Thursday 6 June 2013

St Martin's Fistula

I've written about St Martin before, so the post-title may lead you to expect something about religious relics - St Lucy's eyes or St Agatha's breasts or 4000 pieces of The True Cross.  But you'd be wrong - we're in medical history territory today because it's the 191st anniversary of Alexis St Martins' accident.

He does not get the press of Phineas Gage, who also survived a catastrophic accidental injury, but Alexis St Martin helped medical science in parallel but equally valuable ways.  Phineas Gage as any fule kno was working on the railroad all the live long day working on the railroad to pass the time away when he dropped an iron tamping iron too briskly into a hole containing blasting powder, which expoded and blew the 6kg iron bar through his left cheek and out the top of his head to land 25m meters behind him.  The story of how this accident contributed to our understanding of brain function and the seat of emotions is for another place and another time.

Because today, is Alexis' special day.  St Martin was a coureur de bois who in 1822 was accidentally gut-shot on Mackinac Island in what is now Michigan (joined the US in 1837).  An American army surgeon at the nearby army post, patched him up and expected him to die of septicemia over the next few days but the 20 yo St Martin was well 'ard and lived for another 58 years.

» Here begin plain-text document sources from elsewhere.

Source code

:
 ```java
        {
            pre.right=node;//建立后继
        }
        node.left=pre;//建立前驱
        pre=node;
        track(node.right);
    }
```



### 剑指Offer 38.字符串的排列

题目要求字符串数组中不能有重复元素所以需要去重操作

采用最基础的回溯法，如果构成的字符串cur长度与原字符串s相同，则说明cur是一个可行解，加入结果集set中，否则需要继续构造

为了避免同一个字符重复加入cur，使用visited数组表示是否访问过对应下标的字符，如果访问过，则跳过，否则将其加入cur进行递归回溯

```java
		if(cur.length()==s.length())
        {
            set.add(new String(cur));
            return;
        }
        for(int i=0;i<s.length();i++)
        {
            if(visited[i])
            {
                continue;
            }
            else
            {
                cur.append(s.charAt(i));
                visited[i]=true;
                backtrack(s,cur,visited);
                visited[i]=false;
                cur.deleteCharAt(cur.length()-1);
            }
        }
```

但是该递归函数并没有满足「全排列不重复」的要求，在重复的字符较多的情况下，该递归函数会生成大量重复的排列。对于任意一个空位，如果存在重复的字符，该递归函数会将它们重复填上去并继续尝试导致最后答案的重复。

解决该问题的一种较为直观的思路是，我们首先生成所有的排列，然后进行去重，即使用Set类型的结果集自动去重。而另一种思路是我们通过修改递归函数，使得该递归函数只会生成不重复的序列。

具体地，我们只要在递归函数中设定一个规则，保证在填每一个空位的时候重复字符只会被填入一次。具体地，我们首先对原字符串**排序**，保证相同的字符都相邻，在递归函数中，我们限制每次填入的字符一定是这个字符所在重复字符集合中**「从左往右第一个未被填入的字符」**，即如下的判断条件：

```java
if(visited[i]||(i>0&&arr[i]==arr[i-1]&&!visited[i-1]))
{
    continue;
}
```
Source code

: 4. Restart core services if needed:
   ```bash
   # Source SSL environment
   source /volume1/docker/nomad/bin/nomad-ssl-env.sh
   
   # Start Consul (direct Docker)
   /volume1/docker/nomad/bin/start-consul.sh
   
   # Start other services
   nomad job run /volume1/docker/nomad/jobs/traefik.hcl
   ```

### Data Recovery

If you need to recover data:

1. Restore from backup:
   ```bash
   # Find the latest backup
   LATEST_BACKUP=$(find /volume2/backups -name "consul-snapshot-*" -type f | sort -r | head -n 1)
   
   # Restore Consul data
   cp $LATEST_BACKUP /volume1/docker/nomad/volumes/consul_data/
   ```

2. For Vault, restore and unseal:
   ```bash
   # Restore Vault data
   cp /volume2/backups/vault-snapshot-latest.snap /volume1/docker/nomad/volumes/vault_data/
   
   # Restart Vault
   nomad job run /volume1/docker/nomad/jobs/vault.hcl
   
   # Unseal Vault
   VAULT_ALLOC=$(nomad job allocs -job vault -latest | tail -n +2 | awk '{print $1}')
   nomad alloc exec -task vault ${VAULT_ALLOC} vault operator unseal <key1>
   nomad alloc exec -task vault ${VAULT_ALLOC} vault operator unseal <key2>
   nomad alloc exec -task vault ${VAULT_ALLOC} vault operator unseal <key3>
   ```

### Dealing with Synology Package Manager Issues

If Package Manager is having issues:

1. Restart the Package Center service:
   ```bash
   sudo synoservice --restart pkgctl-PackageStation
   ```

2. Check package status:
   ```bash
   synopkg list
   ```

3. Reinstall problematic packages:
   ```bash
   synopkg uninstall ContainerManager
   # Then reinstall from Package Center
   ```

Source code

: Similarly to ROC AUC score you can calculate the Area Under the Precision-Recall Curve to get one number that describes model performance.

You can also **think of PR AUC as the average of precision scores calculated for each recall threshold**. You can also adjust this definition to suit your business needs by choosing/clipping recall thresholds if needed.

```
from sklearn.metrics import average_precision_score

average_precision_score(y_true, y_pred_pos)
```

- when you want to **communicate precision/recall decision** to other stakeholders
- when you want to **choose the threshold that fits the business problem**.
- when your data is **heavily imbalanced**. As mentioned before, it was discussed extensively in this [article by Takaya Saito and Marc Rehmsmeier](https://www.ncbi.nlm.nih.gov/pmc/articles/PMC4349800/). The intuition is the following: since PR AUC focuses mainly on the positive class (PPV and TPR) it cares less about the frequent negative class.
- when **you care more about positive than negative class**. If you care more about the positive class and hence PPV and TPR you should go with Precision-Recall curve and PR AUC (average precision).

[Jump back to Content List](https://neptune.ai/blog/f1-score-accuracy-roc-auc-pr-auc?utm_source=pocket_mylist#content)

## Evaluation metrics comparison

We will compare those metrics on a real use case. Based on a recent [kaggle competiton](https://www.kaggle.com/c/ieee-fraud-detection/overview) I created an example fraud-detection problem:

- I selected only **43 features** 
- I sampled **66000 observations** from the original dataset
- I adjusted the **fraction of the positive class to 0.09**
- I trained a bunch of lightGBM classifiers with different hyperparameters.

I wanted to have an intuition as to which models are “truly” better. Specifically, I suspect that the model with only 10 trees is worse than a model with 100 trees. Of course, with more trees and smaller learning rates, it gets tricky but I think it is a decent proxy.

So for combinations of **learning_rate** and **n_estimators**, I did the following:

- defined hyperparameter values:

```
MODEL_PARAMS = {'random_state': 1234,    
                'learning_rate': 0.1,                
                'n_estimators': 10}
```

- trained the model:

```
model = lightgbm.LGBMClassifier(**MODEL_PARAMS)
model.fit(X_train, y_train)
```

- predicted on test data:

The gunshot turned everything inside out, as you may imagine, but when everything settled down and healed up, the skin had bonded with the lining of the stomach to create a permanent gastric fistula exposing the stomach contents to the outside.  In particular it exposed the contents to the intrusive investigations of William Beaumont, the surgeon.  Beaumont persuaded the illiterate Québécois to sign on as his servant and for the next decade required him to chop wood and fetch water and "lie down on this table while I dangle this piece of mutton into your inside-outside while taking notes".